Each supporting detection mechanism comprises an omnidirectional wheel 1, an incremental sensor 3, a wheel frame 2 (U-shaped frame), a support rod 5 and a support seat 6, and the support seat 6 passes through a position-adjustable radial sliding pair 8 (slide rail and chute) is installed on the base 7 and locked, the support rod 5 (a threaded rod with adjustable length) is placed obliquely above the base 7, and the bottom of the support rod 5 is installed on the support seat 6, The wheel frame 2 is installed on the top of the support rod 5, the omnidirectional wheel 1 is installed in the wheel frame 2 through a rotating assembly (rotating shaft and bearing), and the incremental sensor 3 is connected to the omnidirectional wheel outside the wheel frame 2. 1 Coaxial installation, as shown in Figure 1 and Figure 2.

The radial adjustment positions of the support base 6 are the same, the angles and lengths of the support rods 5 are adjusted the same, and the three support directions of the three support rods 5 intersect obliquely upwards at one point, thereby placing the omnidirectional wheel 1 on the circumference above the base 7. Evenly distributed, the axes of the three omnidirectional wheels 1 are perpendicular to each other and the extension lines of the three axes of the three omnidirectional wheels 1 intersect obliquely downward at a point, and the intersection point is on the center line of the base 7, as shown in Figure 1 shown.

The structure of the omnidirectional wheel 1 includes two coaxial support wheels 1-1 of the same size, and the circumference of the wheel surface of each support wheel 1-1 is evenly distributed with short rollers 1-2 that can rotate laterally. The bottom of the outer ball of 4 is supported by short rollers 1-2 on three omnidirectional wheels 1 (six support wheels 1-1), and the freely rotatable support wheels 1-1 and short rollers 1-2 can realize spherical robot 4 The omnidirectional rotation of the outer ball is as shown in Figure 2.

The mode of operation of the present invention is:

1. According to the diameter of the outer ball of the spherical robot 4, adjust the height of the three omnidirectional wheels 1 and the diameter of their circumference.

2. The spherical robot 4 is placed on three omnidirectional wheels 1, and the bottom of the outer ball of the spherical robot 4 is located on the short roller 1-2 of the omnidirectional wheel 1.

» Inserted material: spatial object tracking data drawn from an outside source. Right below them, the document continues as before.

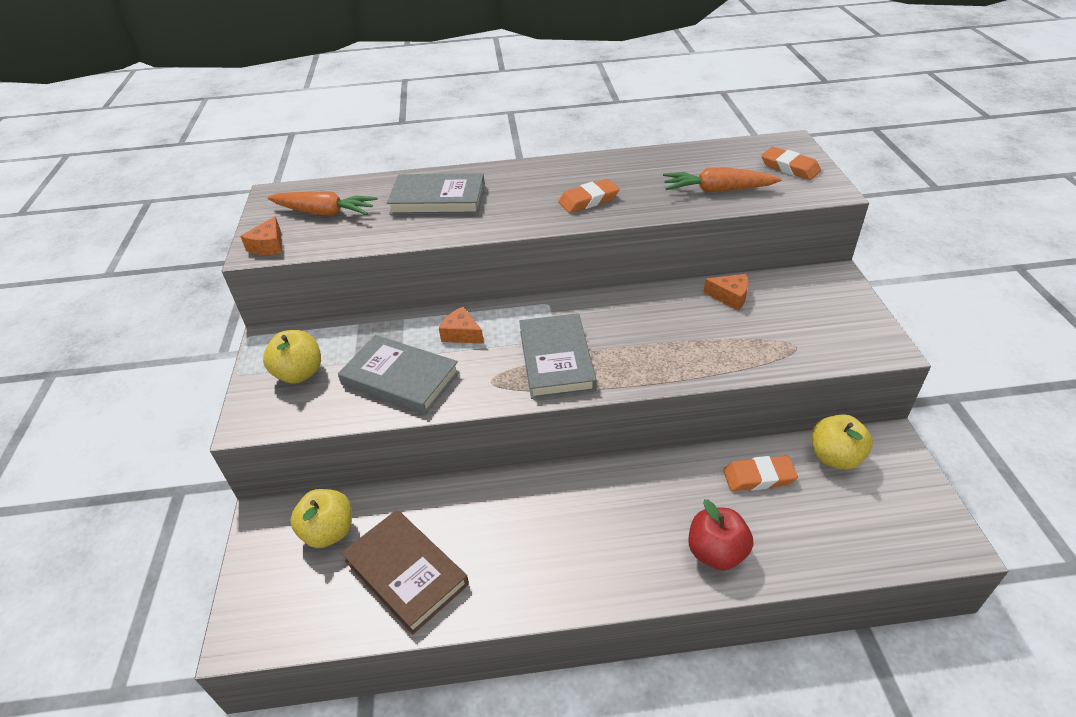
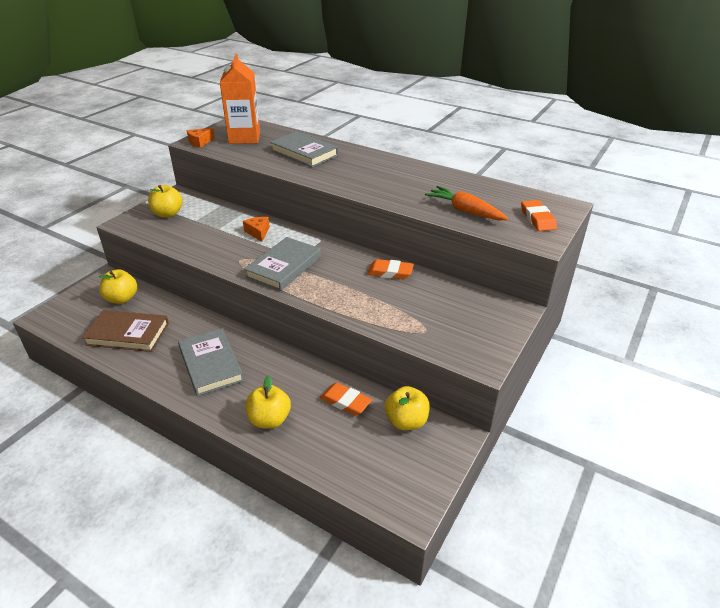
camera: 35 degrees right, 5 degrees down
(324, 213) = (244, 138): orange carrot -> orange carton
(400, 378) = (203, 237): grey book -> grey book (210, 364)
(406, 572) = (128, 334): brown book -> brown book turned 75 degrees counterclockwise
(588, 200) = (380, 184): orange eraser -> orange eraser (390, 272)
(716, 552) = (269, 420): red apple -> yellow apple
(730, 297) = (428, 286): orange cheese -> none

3, start the spherical robot 4, the outer ball of the spherical robot 4 rotates in all directions and simultaneously drives each omnidirectional wheel 1 to rotate, and the motion parameters (rotation direction, rotation angle and rotational speed) of the outer ball are determined by the Incremental sensor 3 collects, thereby detects the state of spherical robot 4 external ball motions.

Claims (4)

1. spherical robot outer ball motion testing device, it is characterized in that: comprise three support detection mechanisms, each support detection mechanism comprises omnidirectional wheel (1), and described omnidirectional wheel (1) is installed on by wheel frame (2) On the support frame, incremental sensors (3) are installed coaxially with each omnidirectional wheel (1), the axes of the three omnidirectional wheels (1) are orthogonal to each other and the extension lines of the three axes intersect obliquely downward One point; three omnidirectional wheels (1) form a rolling support to the bottom of the spherical robot (4) outer ball. 2. spherical robot outer ball motion testing device according to claim 1, is characterized in that: described support frame comprises support rod (5) and support seat (6), and described wheel frame (2) is installed on support rod ( 5) Top, the bottom of the support rods (5) is installed on the support seat (6), and the three support directions of the three support rods (5) intersect at one point obliquely upward. 3. The spherical robot outer ball motion testing device according to claim 2, characterized in that: the support rod (5) is a threaded rod with adjustable length, and three support seats (6) surround the circular base (7) They are installed and locked on the base (7) through corresponding radial sliding pairs (8). 4. The spherical robot outer ball motion testing device according to any one of claims 1-3, characterized in that: the wheel frame (2) is a U-shaped frame.